Provided records:
- Opening Delimiter -

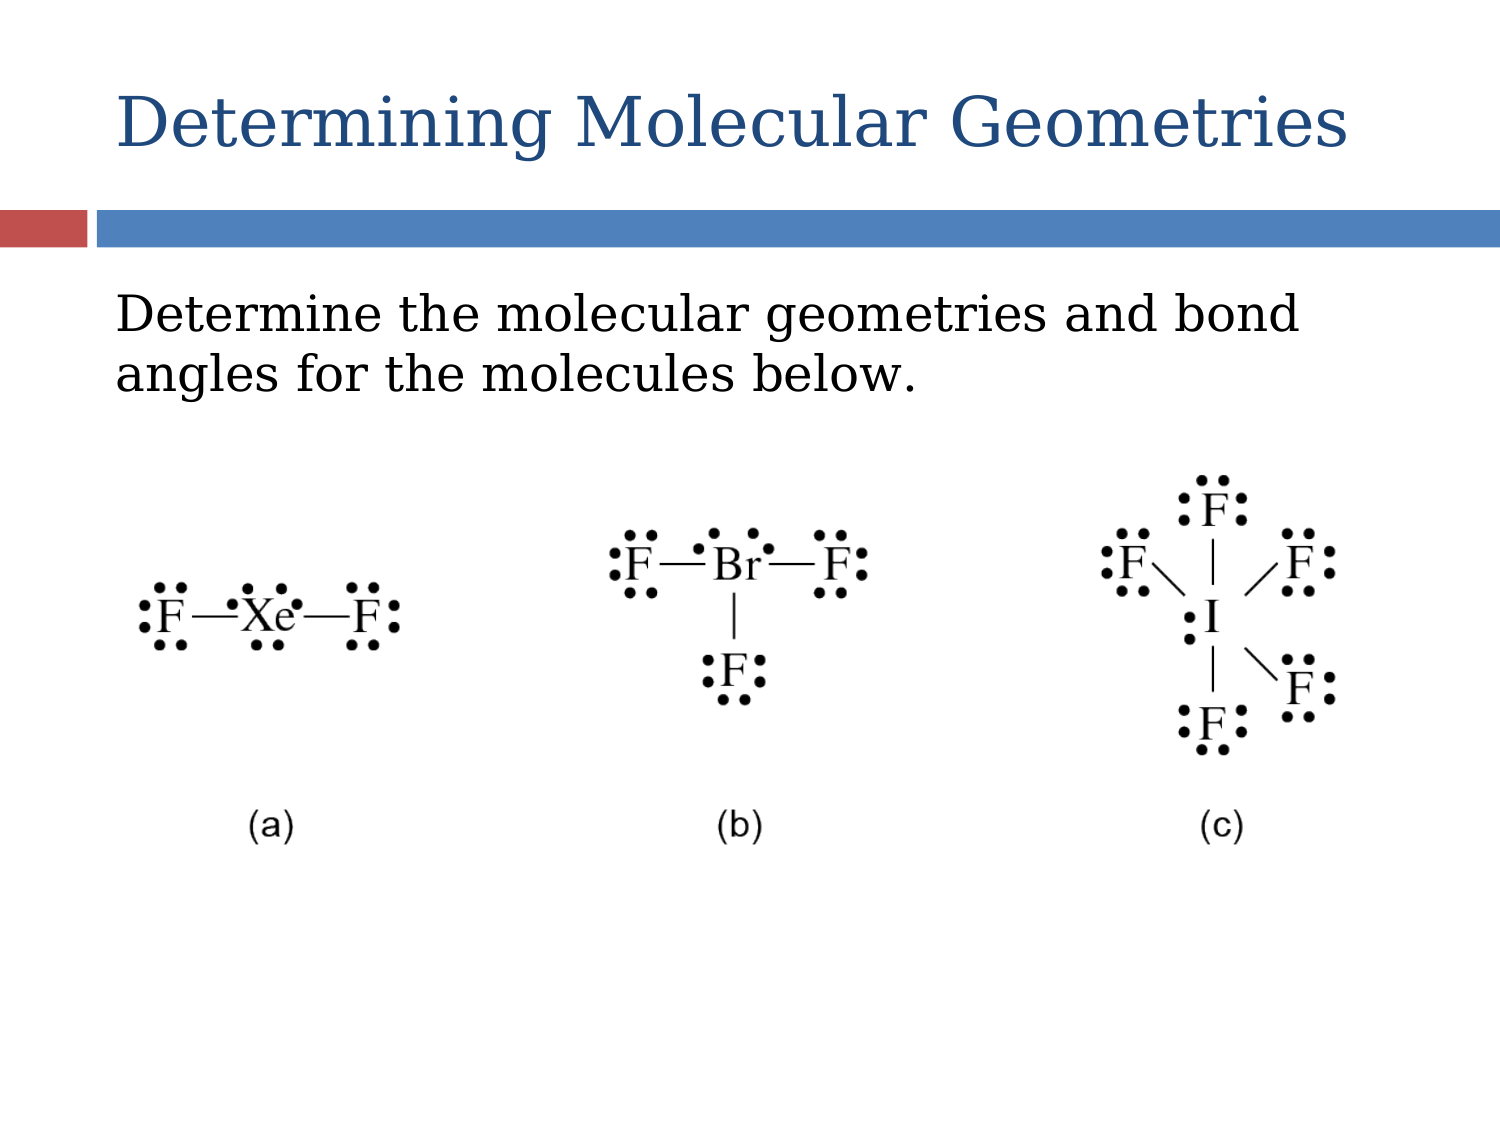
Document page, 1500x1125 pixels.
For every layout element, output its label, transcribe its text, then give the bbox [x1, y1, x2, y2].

title Determining Molecular Geometries [100, 37, 1438, 200]
text_box Determine the molecular geometries and bond angles for the molecules below. [100, 260, 1438, 423]
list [103, 441, 1397, 875]
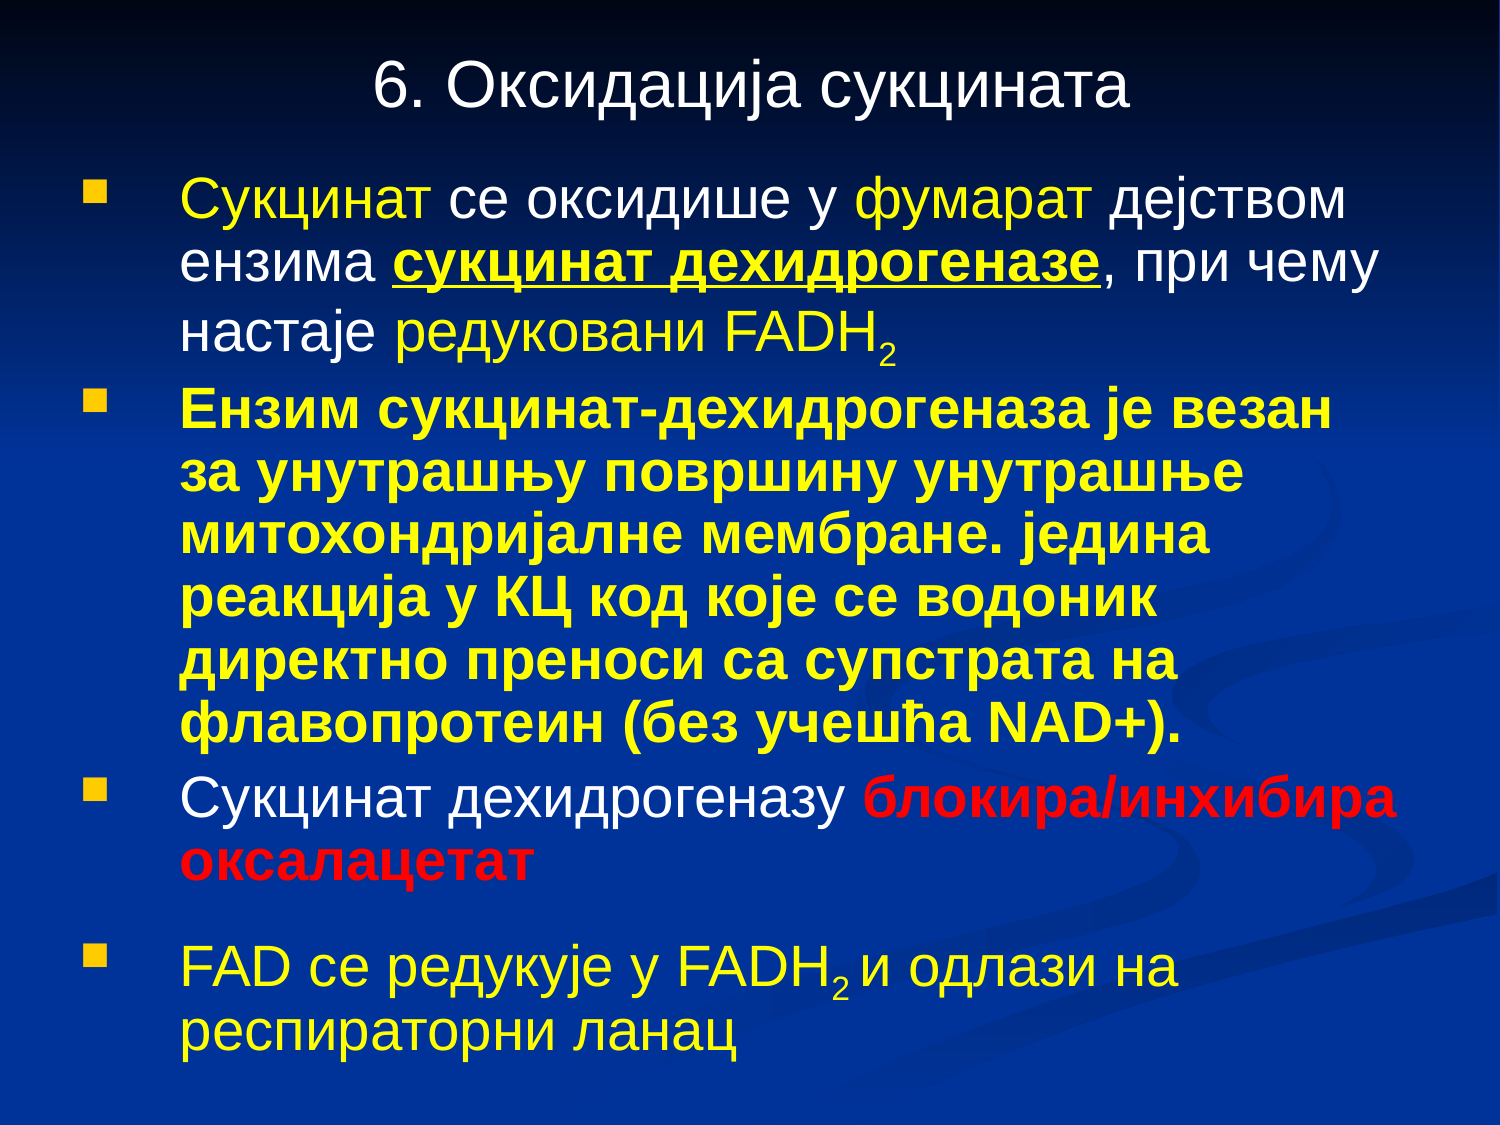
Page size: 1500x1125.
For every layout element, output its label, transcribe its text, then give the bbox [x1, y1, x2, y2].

title 6. Оксидација сукцината [76, 0, 1428, 162]
list Сукцинат се оксидише у фумарат дејством ензима сукцинат дехидрогеназе, при чему настаје редуковани FADH2 Ензим сукцинат-дехидрогеназа је везан за унутрашњу површину унутрашње митохондријалне мембране. једина реакција у КЦ код које се водоник директно преноси са супстрата на флавопротеин (без учешћа NAD+). Сукцинат дехидрогеназу блокира/инхибира оксалацетат FAD се редукује у FADH2 и одлази на респираторни ланац [64, 160, 1426, 1024]
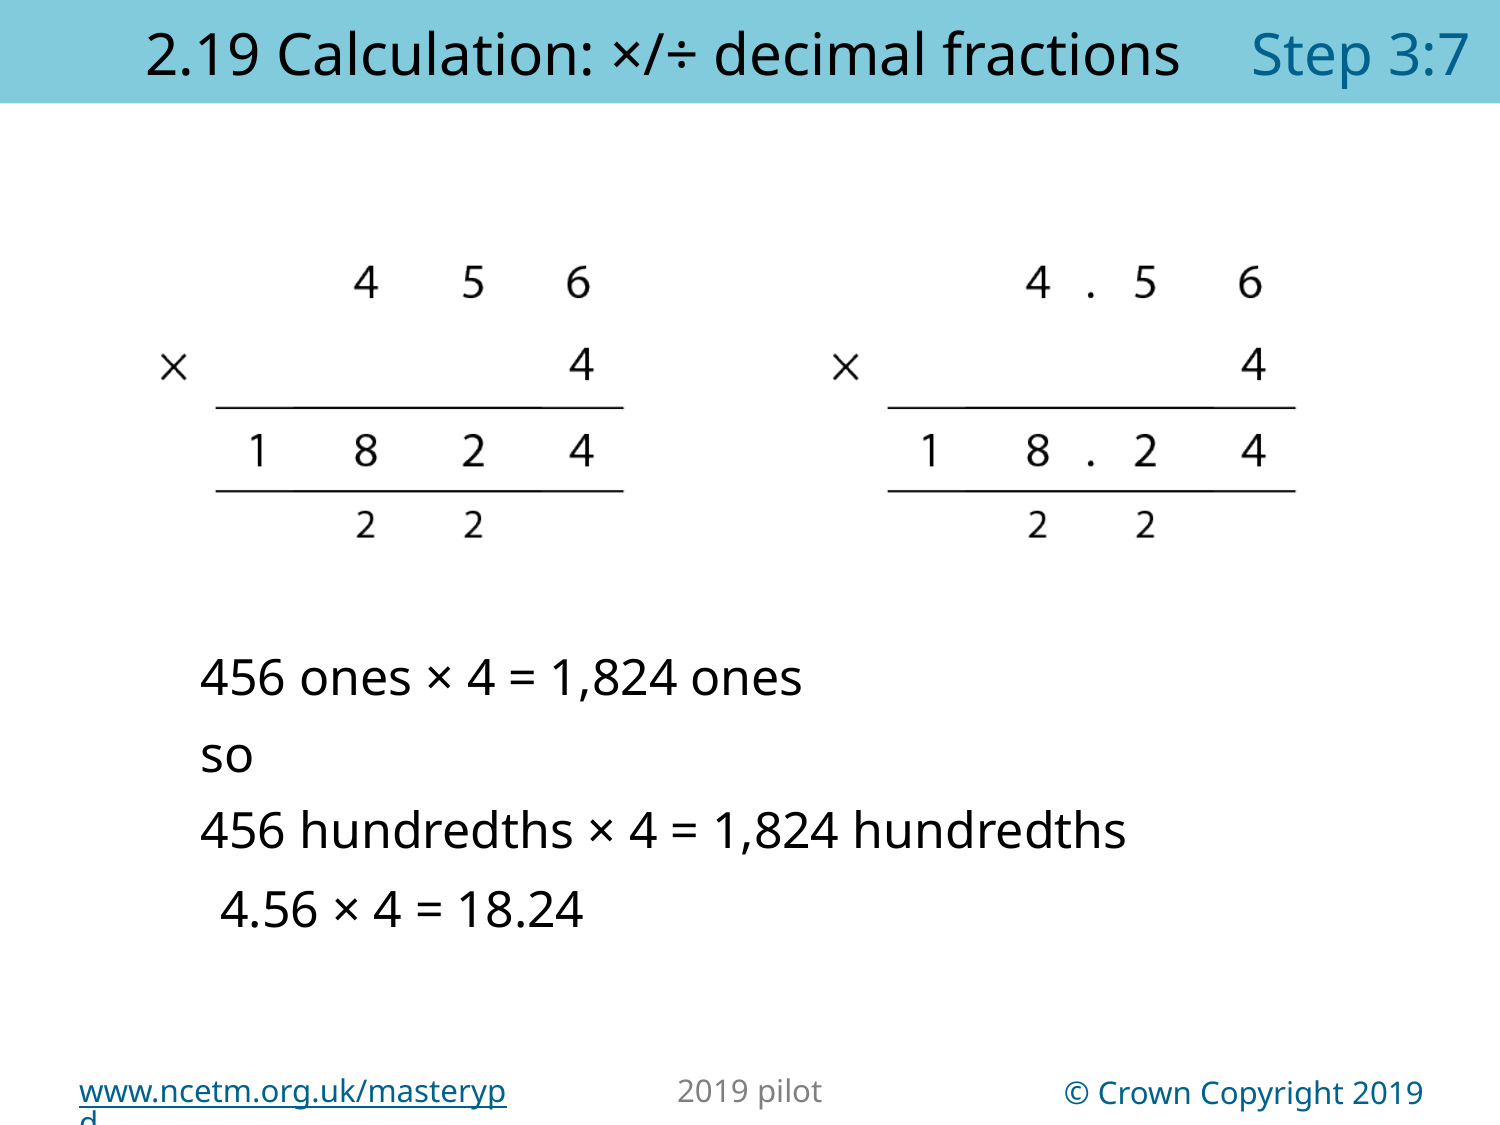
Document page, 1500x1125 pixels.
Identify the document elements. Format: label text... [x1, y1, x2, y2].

list 2.19 Calculation: ×/÷ decimal fractions Step 3:7 [0, 0, 1500, 104]
text_box 456 ones × 4 = 1,824 ones so 456 hundredths × 4 = 1,824 hundredths 4.56 × 4 = 18.24 [142, 637, 1159, 945]
picture [0, 255, 1500, 549]
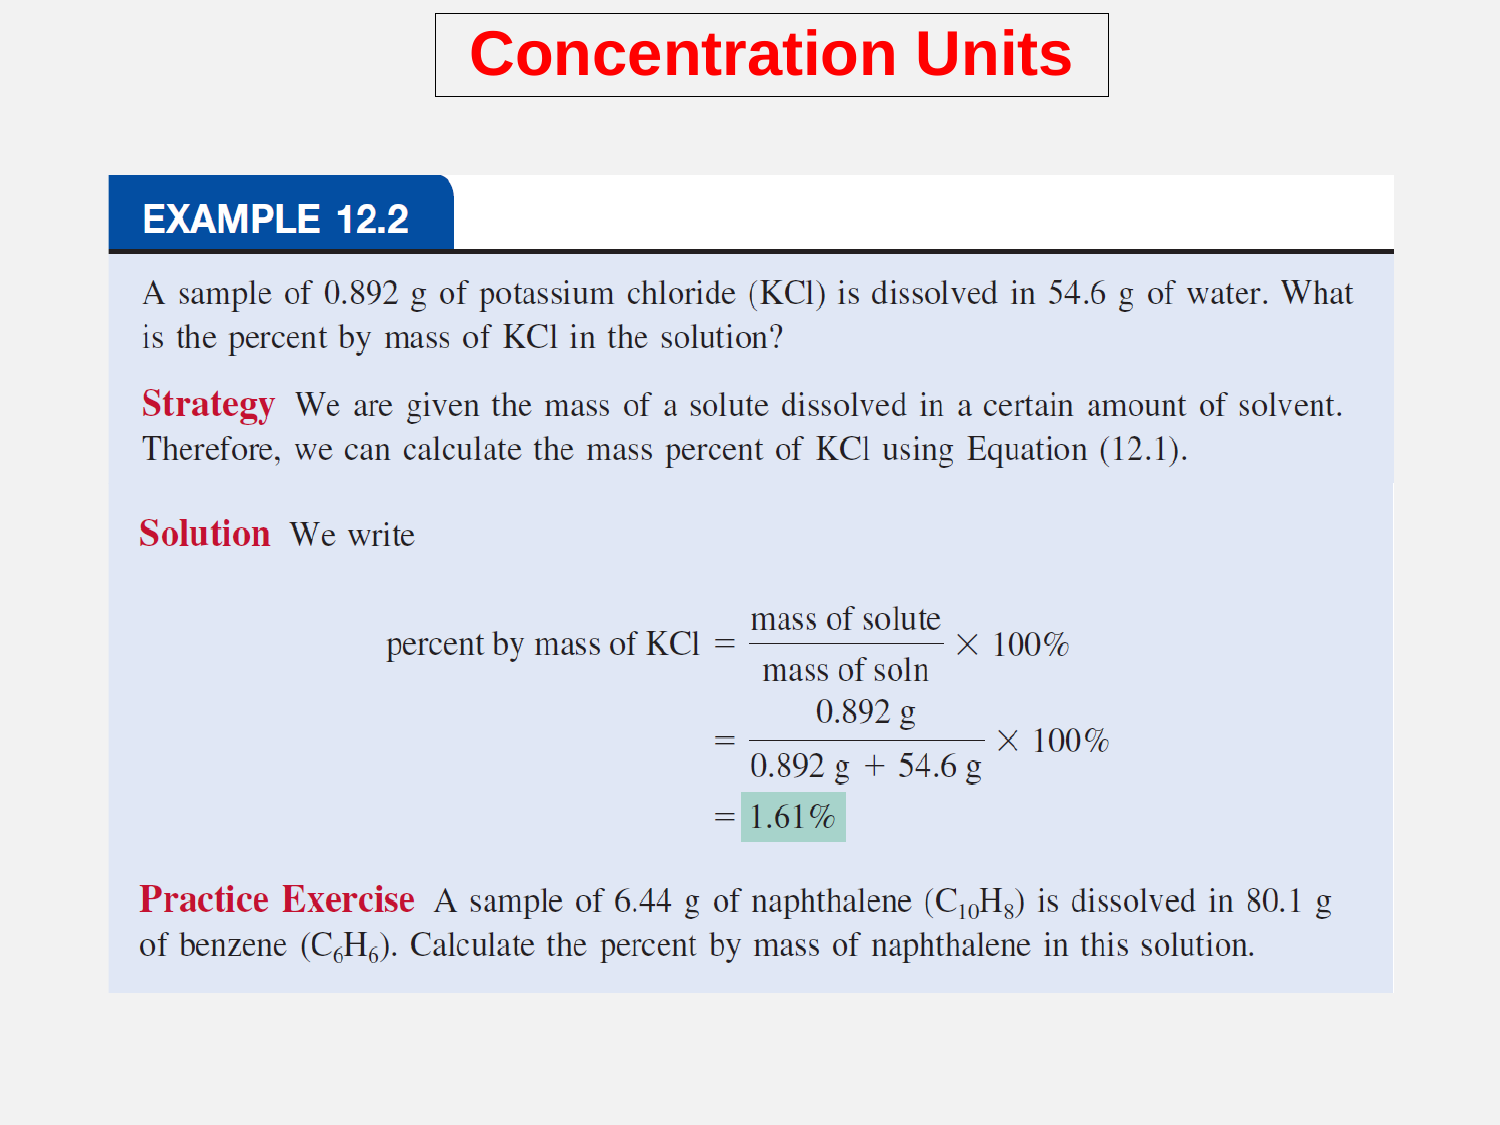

- Closing Delimiter -

Every entry should come back exactly as written, only without images.

Output:
Document page, 1500x1125 pixels.
For every layout element, output its label, transcribe its text, then give the bbox [x1, y1, x2, y2].

title Determining Molecular Geometries [100, 37, 1438, 200]
text_box Determine the molecular geometries and bond angles for the molecules below. [100, 260, 1438, 423]
list [103, 441, 1397, 875]
Page size: 1500x1125.
For every layout element, output its label, transcribe its text, then give the bbox [x1, y1, x2, y2].

title 6. Оксидација сукцината [76, 0, 1428, 162]
list Сукцинат се оксидише у фумарат дејством ензима сукцинат дехидрогеназе, при чему настаје редуковани FADH2 Ензим сукцинат-дехидрогеназа је везан за унутрашњу површину унутрашње митохондријалне мембране. једина реакција у КЦ код које се водоник директно преноси са супстрата на флавопротеин (без учешћа NAD+). Сукцинат дехидрогеназу блокира/инхибира оксалацетат FAD се редукује у FADH2 и одлази на респираторни ланац [64, 160, 1426, 1024]
Document page, 1500x1125 pixels.
Identify the document elements. Format: label text... [x1, y1, x2, y2].

list 2.19 Calculation: ×/÷ decimal fractions Step 3:7 [0, 0, 1500, 104]
text_box 456 ones × 4 = 1,824 ones so 456 hundredths × 4 = 1,824 hundredths 4.56 × 4 = 18.24 [142, 637, 1159, 945]
picture [0, 255, 1500, 549]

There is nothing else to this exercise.